WORK TO COMPLETE. Transcribe the data that follows in full. Leave out the pictures.

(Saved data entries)
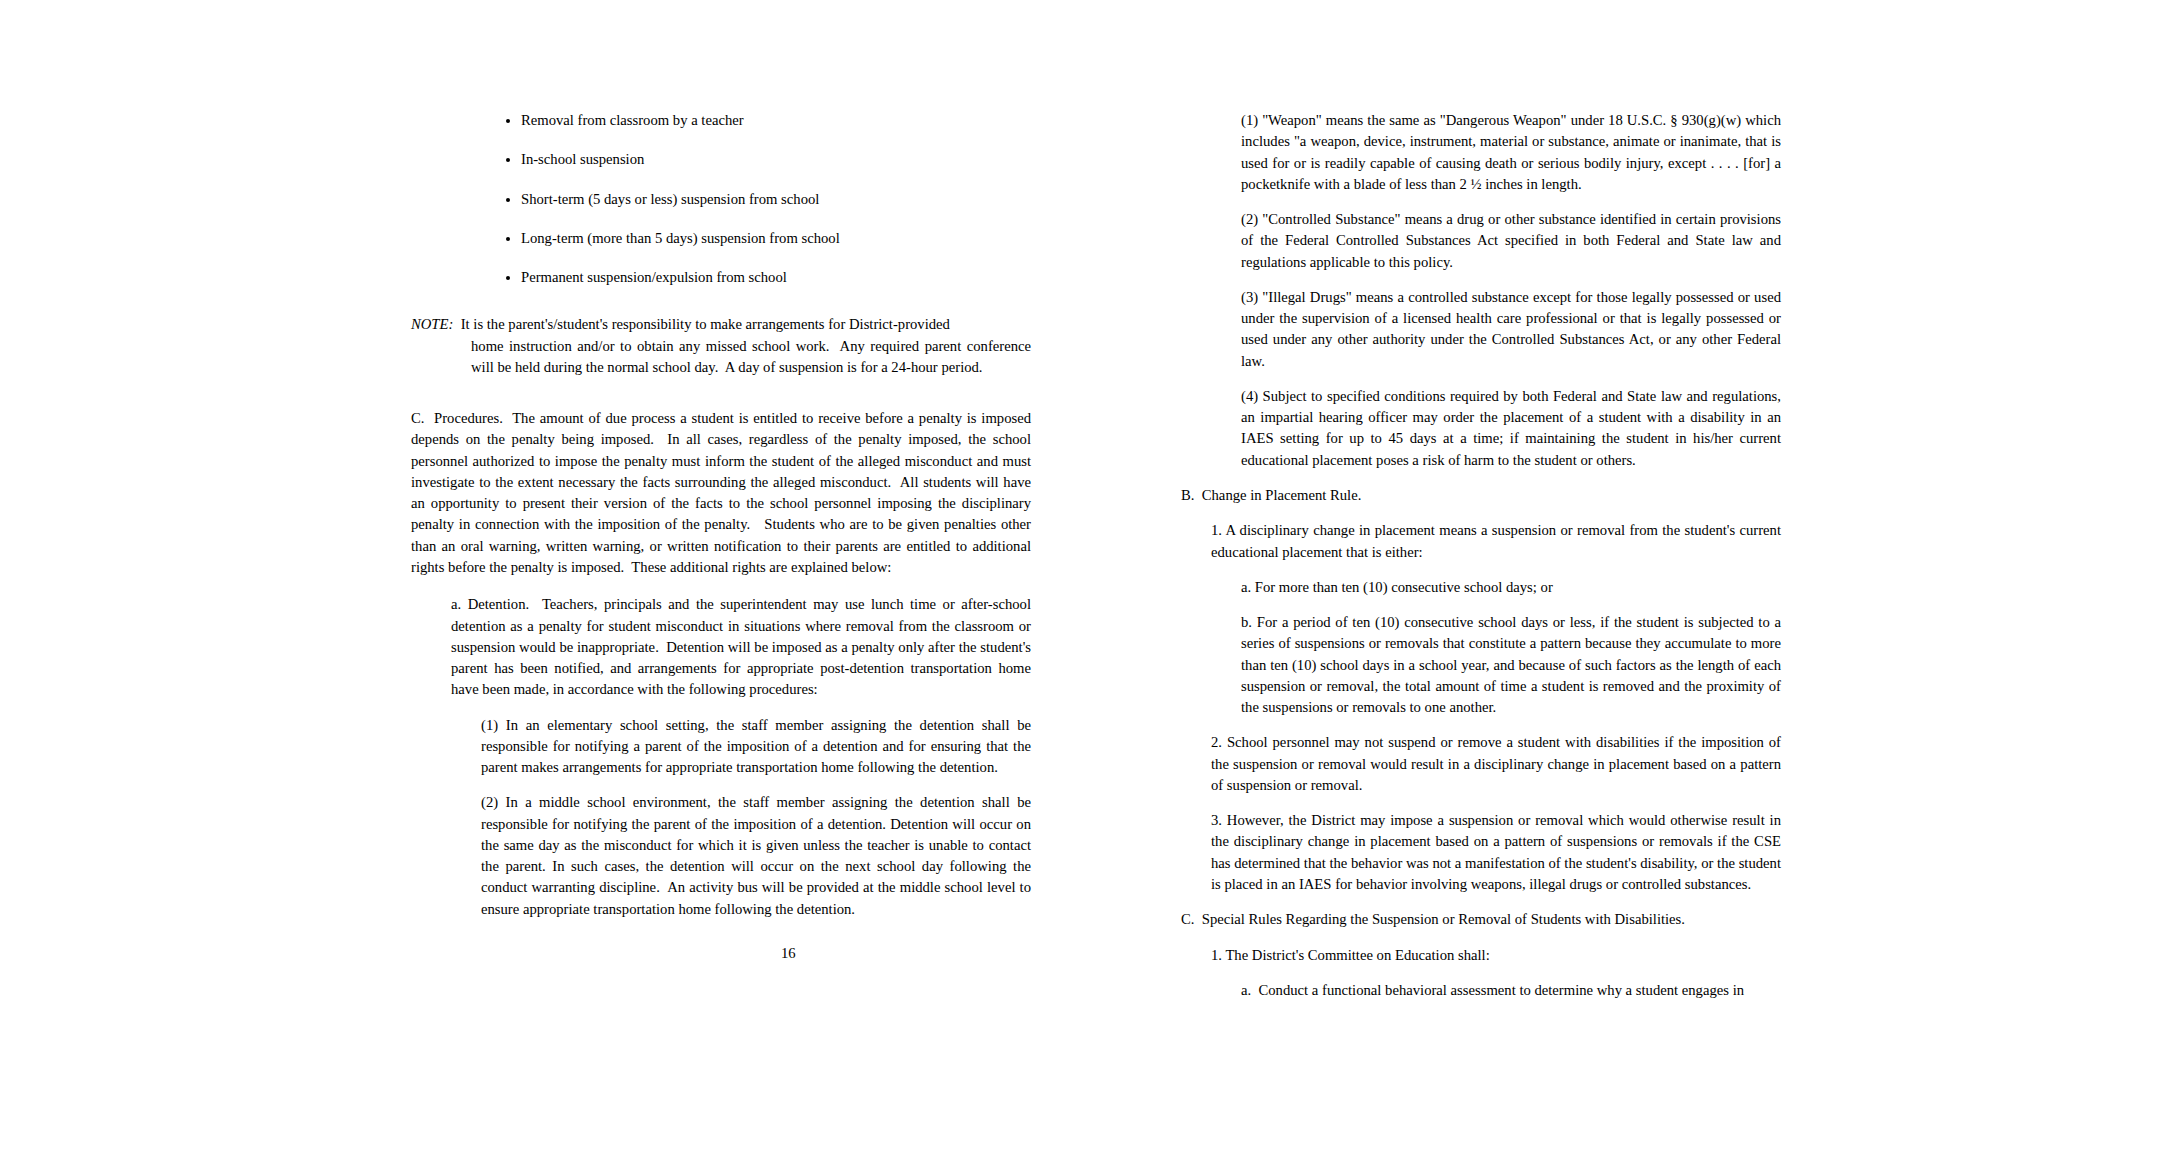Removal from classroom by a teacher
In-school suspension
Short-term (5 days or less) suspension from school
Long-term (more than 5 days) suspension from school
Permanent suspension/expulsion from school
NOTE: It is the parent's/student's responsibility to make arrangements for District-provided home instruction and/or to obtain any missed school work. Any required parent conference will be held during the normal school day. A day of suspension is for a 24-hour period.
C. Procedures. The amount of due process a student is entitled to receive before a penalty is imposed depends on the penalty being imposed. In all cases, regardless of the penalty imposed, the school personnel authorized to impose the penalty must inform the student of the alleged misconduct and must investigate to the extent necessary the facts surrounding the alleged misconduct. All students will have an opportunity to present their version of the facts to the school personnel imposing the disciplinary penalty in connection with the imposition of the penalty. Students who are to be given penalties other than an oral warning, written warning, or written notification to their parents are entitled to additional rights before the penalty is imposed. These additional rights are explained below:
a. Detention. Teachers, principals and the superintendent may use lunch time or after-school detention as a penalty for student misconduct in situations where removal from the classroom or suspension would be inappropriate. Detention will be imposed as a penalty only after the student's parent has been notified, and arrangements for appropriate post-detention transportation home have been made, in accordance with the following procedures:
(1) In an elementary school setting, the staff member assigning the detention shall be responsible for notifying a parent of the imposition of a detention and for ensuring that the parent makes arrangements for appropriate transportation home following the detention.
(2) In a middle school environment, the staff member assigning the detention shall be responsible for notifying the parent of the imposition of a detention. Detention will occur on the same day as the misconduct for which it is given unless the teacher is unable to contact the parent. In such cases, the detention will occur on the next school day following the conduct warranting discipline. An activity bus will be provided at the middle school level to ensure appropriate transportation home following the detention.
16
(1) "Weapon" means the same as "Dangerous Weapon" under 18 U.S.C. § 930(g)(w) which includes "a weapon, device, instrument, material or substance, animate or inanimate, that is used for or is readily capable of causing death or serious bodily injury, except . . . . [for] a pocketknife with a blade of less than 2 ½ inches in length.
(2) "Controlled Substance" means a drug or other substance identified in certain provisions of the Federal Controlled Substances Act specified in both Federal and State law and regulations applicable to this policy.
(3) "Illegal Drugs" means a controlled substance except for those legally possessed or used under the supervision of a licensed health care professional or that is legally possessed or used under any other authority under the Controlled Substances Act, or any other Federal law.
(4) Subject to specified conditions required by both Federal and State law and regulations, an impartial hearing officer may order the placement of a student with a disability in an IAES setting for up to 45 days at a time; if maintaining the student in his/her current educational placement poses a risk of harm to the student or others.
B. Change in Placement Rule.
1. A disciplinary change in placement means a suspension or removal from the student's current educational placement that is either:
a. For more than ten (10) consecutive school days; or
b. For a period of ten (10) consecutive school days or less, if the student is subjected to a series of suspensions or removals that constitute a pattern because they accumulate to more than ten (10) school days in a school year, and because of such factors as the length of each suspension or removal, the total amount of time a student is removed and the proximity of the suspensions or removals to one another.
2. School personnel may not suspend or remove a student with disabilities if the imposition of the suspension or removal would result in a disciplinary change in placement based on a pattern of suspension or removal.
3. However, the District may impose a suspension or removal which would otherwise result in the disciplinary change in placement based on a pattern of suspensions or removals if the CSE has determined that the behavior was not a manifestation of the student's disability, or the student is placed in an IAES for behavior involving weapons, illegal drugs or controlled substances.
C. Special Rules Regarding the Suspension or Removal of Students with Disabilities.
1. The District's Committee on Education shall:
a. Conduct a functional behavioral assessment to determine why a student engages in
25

REPLY TO THE EXERCISE.
Removal from classroom by a teacher
In-school suspension
Short-term (5 days or less) suspension from school
Long-term (more than 5 days) suspension from school
Permanent suspension/expulsion from school
NOTE: It is the parent's/student's responsibility to make arrangements for District-provided home instruction and/or to obtain any missed school work. Any required parent conference will be held during the normal school day. A day of suspension is for a 24-hour period.
C. Procedures. The amount of due process a student is entitled to receive before a penalty is imposed depends on the penalty being imposed. In all cases, regardless of the penalty imposed, the school personnel authorized to impose the penalty must inform the student of the alleged misconduct and must investigate to the extent necessary the facts surrounding the alleged misconduct. All students will have an opportunity to present their version of the facts to the school personnel imposing the disciplinary penalty in connection with the imposition of the penalty. Students who are to be given penalties other than an oral warning, written warning, or written notification to their parents are entitled to additional rights before the penalty is imposed. These additional rights are explained below:
a. Detention. Teachers, principals and the superintendent may use lunch time or after-school detention as a penalty for student misconduct in situations where removal from the classroom or suspension would be inappropriate. Detention will be imposed as a penalty only after the student's parent has been notified, and arrangements for appropriate post-detention transportation home have been made, in accordance with the following procedures:
(1) In an elementary school setting, the staff member assigning the detention shall be responsible for notifying a parent of the imposition of a detention and for ensuring that the parent makes arrangements for appropriate transportation home following the detention.
(2) In a middle school environment, the staff member assigning the detention shall be responsible for notifying the parent of the imposition of a detention. Detention will occur on the same day as the misconduct for which it is given unless the teacher is unable to contact the parent. In such cases, the detention will occur on the next school day following the conduct warranting discipline. An activity bus will be provided at the middle school level to ensure appropriate transportation home following the detention.
16
(1) "Weapon" means the same as "Dangerous Weapon" under 18 U.S.C. § 930(g)(w) which includes "a weapon, device, instrument, material or substance, animate or inanimate, that is used for or is readily capable of causing death or serious bodily injury, except . . . . [for] a pocketknife with a blade of less than 2 ½ inches in length.
(2) "Controlled Substance" means a drug or other substance identified in certain provisions of the Federal Controlled Substances Act specified in both Federal and State law and regulations applicable to this policy.
(3) "Illegal Drugs" means a controlled substance except for those legally possessed or used under the supervision of a licensed health care professional or that is legally possessed or used under any other authority under the Controlled Substances Act, or any other Federal law.
(4) Subject to specified conditions required by both Federal and State law and regulations, an impartial hearing officer may order the placement of a student with a disability in an IAES setting for up to 45 days at a time; if maintaining the student in his/her current educational placement poses a risk of harm to the student or others.
B. Change in Placement Rule.
1. A disciplinary change in placement means a suspension or removal from the student's current educational placement that is either:
a. For more than ten (10) consecutive school days; or
b. For a period of ten (10) consecutive school days or less, if the student is subjected to a series of suspensions or removals that constitute a pattern because they accumulate to more than ten (10) school days in a school year, and because of such factors as the length of each suspension or removal, the total amount of time a student is removed and the proximity of the suspensions or removals to one another.
2. School personnel may not suspend or remove a student with disabilities if the imposition of the suspension or removal would result in a disciplinary change in placement based on a pattern of suspension or removal.
3. However, the District may impose a suspension or removal which would otherwise result in the disciplinary change in placement based on a pattern of suspensions or removals if the CSE has determined that the behavior was not a manifestation of the student's disability, or the student is placed in an IAES for behavior involving weapons, illegal drugs or controlled substances.
C. Special Rules Regarding the Suspension or Removal of Students with Disabilities.
1. The District's Committee on Education shall:
a. Conduct a functional behavioral assessment to determine why a student engages in
25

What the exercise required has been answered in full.